- Born: February 18, 1939 Columbus, Ohio, U.S.
- Died: August 7, 2013 (aged 74) Linda Vista, California, U.S.
- Genres: Jazz; Pop;
- Occupation: Musician
- Instruments: Saxophone (tenor, soprano, alto), flute
- Years active: 1956–2012

= Gary Lefebvre =

Gary Lefebvre (February 18, 1939 – August 7, 2013) was an American jazz saxophone player known for his contributions to the West Coast style of the genre. While primarily a tenor saxophone player, he also performed on soprano and alto saxophones as well as on flute.

== Biography ==
Lefebvre was born in Columbus, Ohio in 1939. Going to high school in San Diego with a young Frank Zappa, he joined the San Diego Symphony in 1956. He played in bands with Ella Fitzgerald, Terry Gibbs, Judy Garland, Stan Kenton, Louis Bellson, Chet Baker, Tony Bennett, The Supremes, and Shorty Rogers. Some of his recordings with Rogers were captured on TV.

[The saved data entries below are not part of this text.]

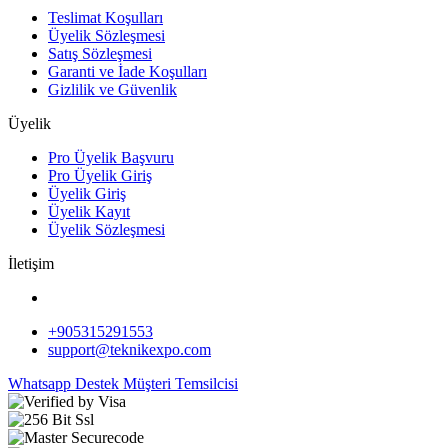
Teslimat Koşulları
Üyelik Sözleşmesi
Satış Sözleşmesi
Garanti ve İade Koşulları
Gizlilik ve Güvenlik
Üyelik
Pro Üyelik Başvuru
Pro Üyelik Giriş
Üyelik Giriş
Üyelik Kayıt
Üyelik Sözleşmesi
İletişim
+905315291553
support@teknikexpo.com
Whatsapp Destek
Müşteri Temsilcisi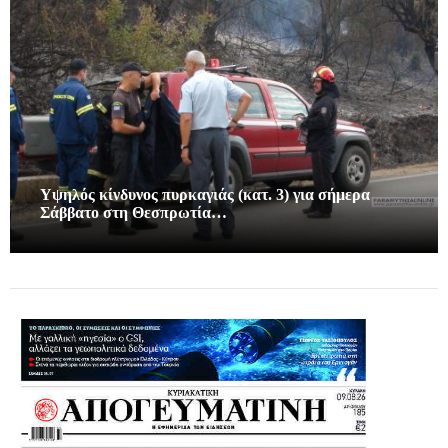
Υψηλός κίνδυνος πυρκαγιάς (κατ. 3) για σήμερα
Σάββατο στη Θεσπρωτία…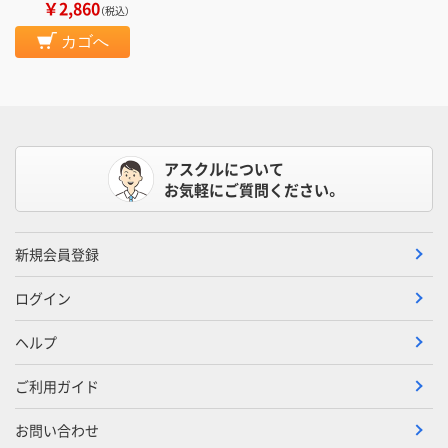
￥2,860
（税込）
カゴへ
アスクルについて
お気軽にご質問ください。
新規会員登録
ログイン
ヘルプ
ご利用ガイド
お問い合わせ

He was co-leader of a quintet with Joe Marillo, a fellow saxophone player, in his later years. Lefebvre recorded two albums of his own prior to his death from a stroke in 2013.

== Legacy ==
Jazz critic Marc Myers noted that he left "behind a king-size reputation among musicians but only two leadership albums and just a handful of others."